- Opening Delimiter -

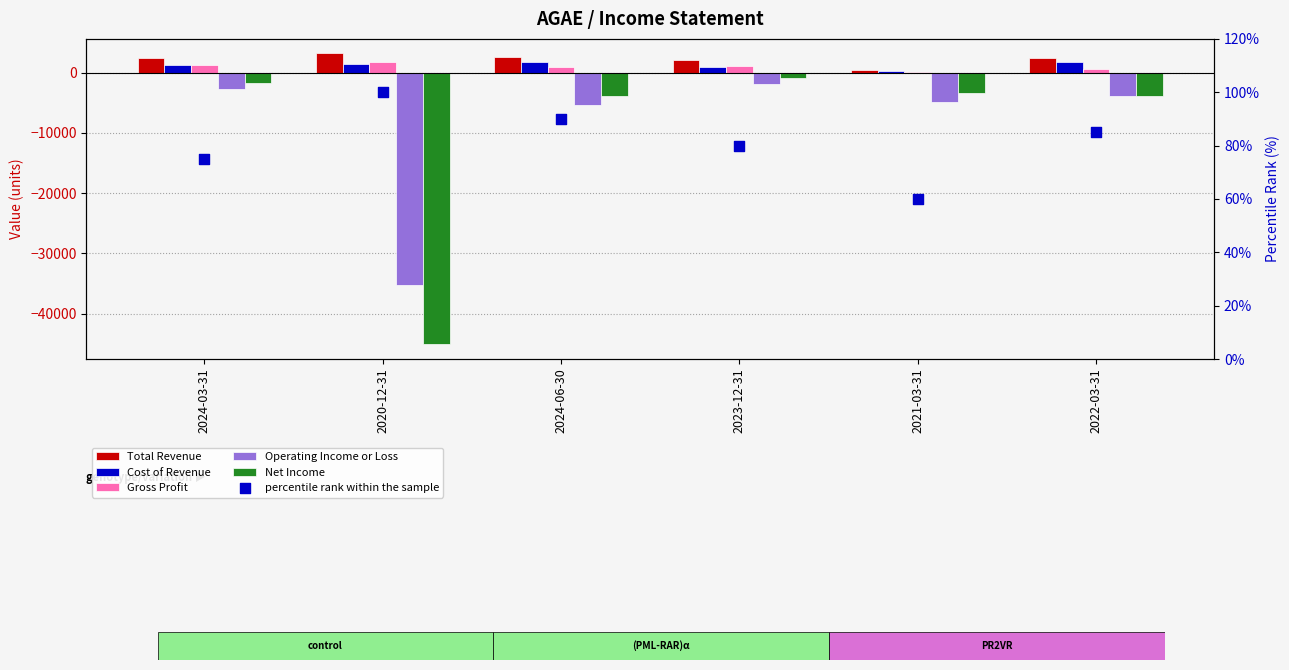

What are all the series names shown in the legend?

Total Revenue, Cost of Revenue, Gross Profit, Operating Income or Loss, Net Income, percentile rank within the sample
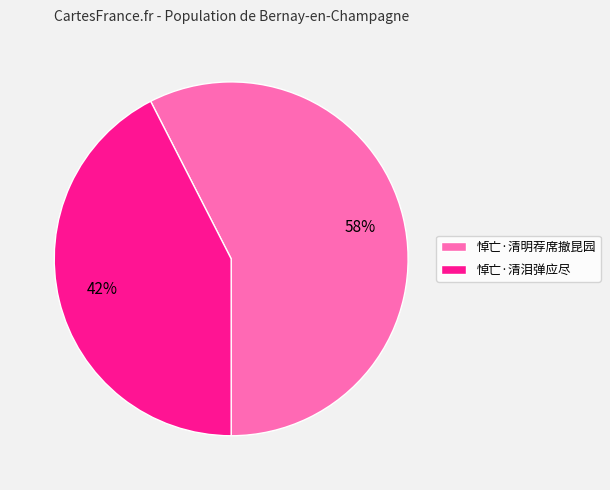

Combined, do 悼亡·清泪弹应尽 and 悼亡·清明荐席撤昆园 account for over 50%?

Yes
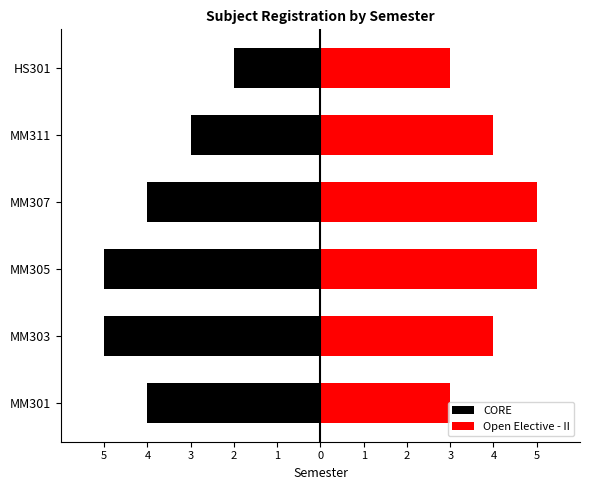

Does the chart contain stacked bars?

No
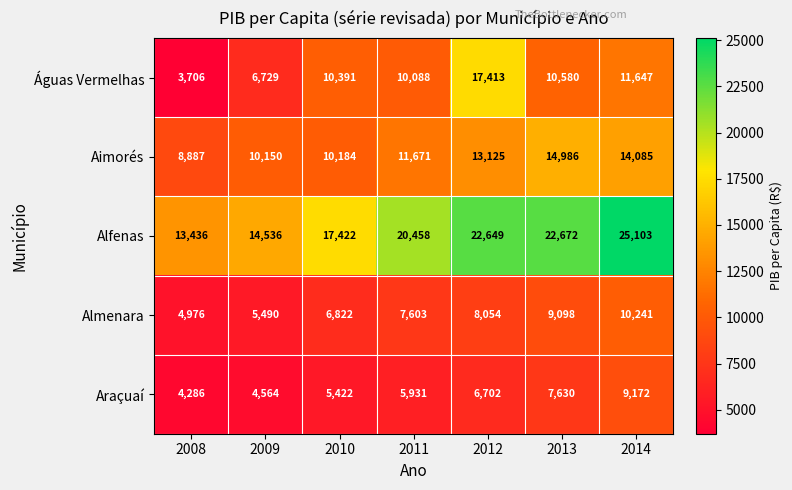

Between 2008 and 2013, which series saw the biggest shift?

Alfenas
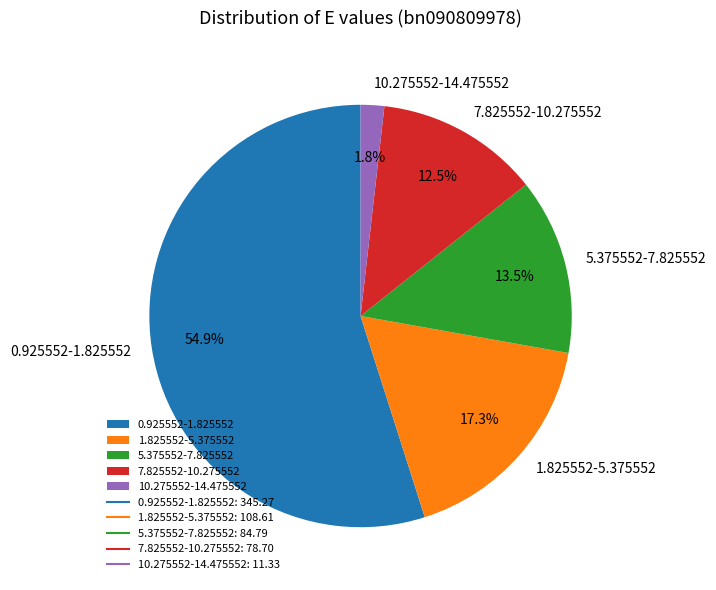

Which has a higher value, 10.275552-14.475552 or 7.825552-10.275552?

7.825552-10.275552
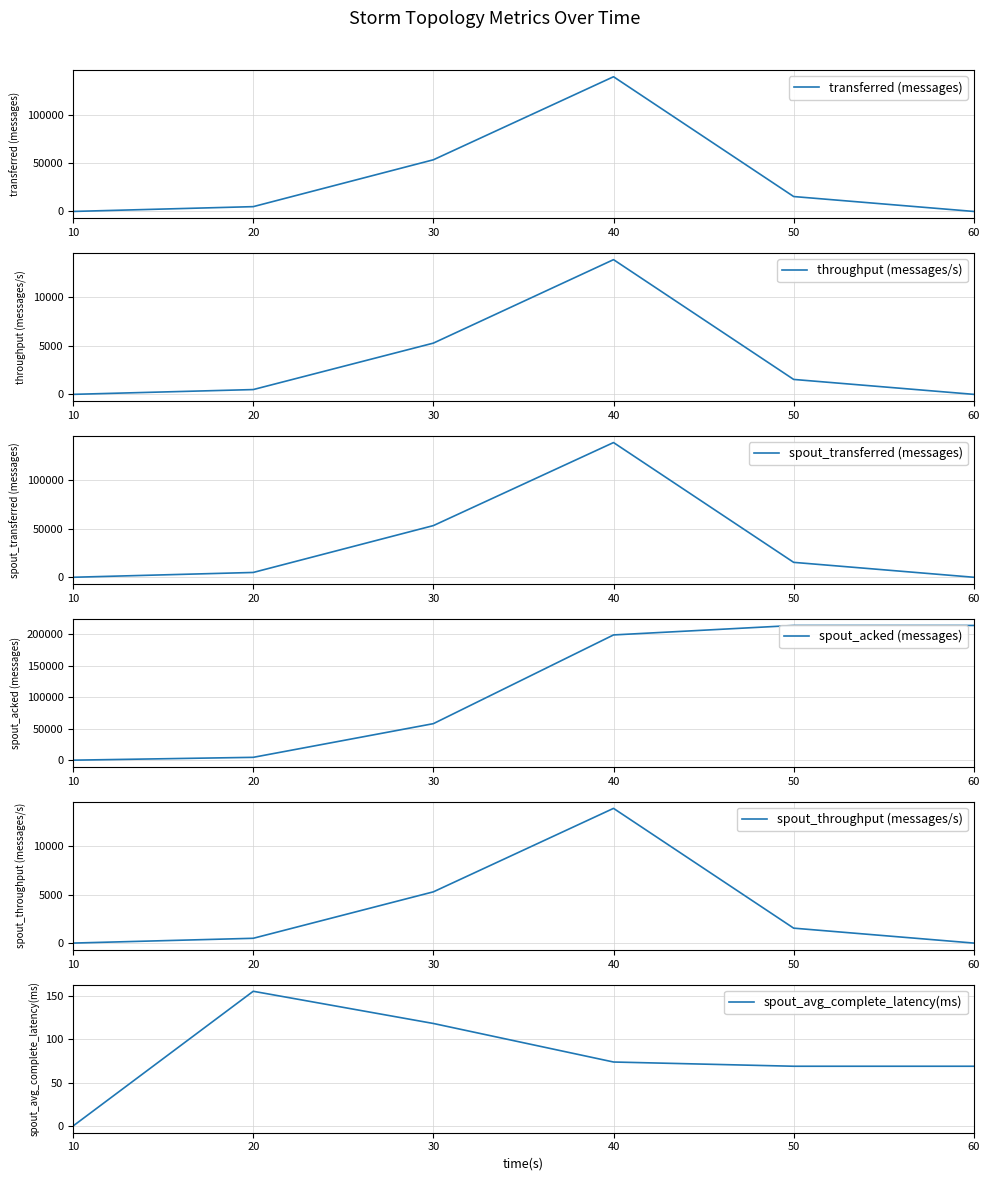

At which category does spout_avg_complete_latency(ms) reach its first local peak?

20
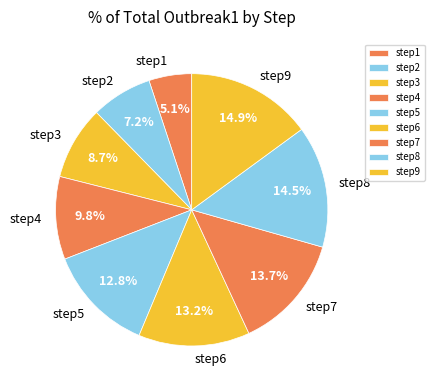

Does step7 account for over 50% of the chart?

No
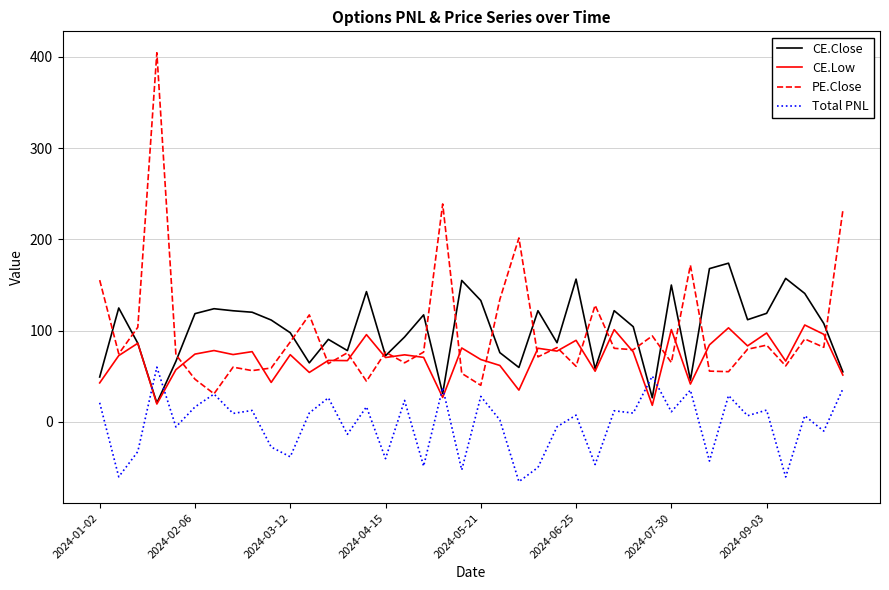

True or false: CE.Low and Total PNL intersect in this chart.

True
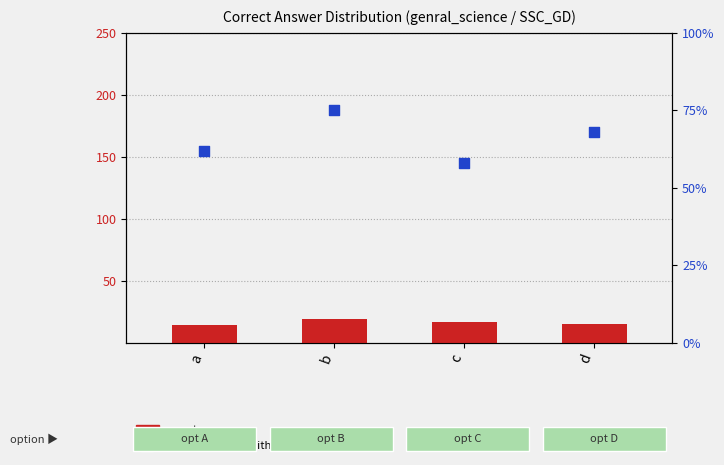

Which series contains the highest Y value?

percentile rank within the sample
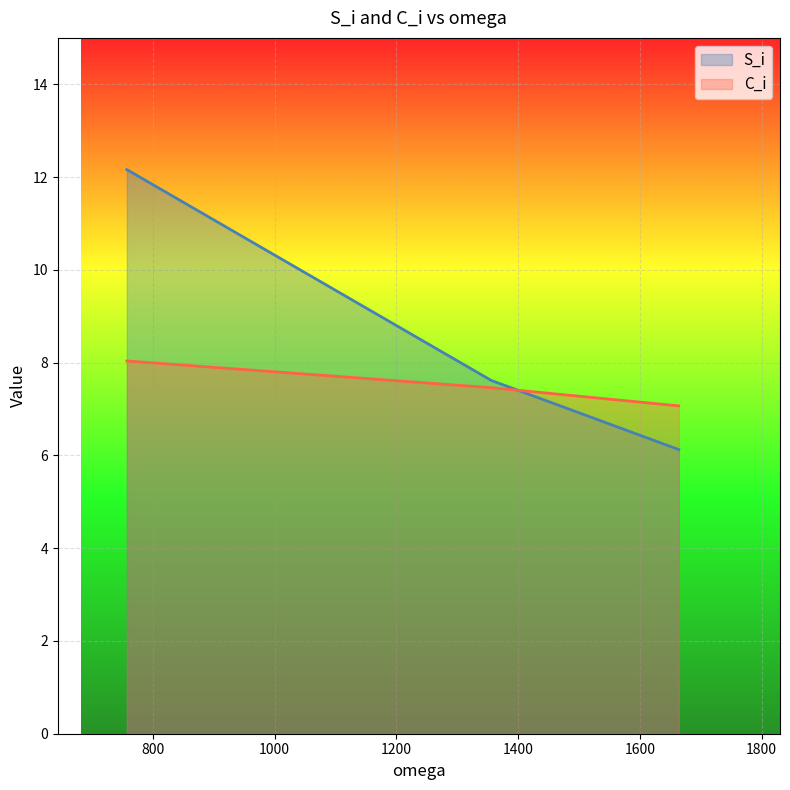

Does the chart display data point markers on the line(s)?

No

- Closing Delimiter -

#### [REQUEST]
How many lines in the data above contain the string "True"? Reply with only the number.

#### [SOLUTION BELOW]
2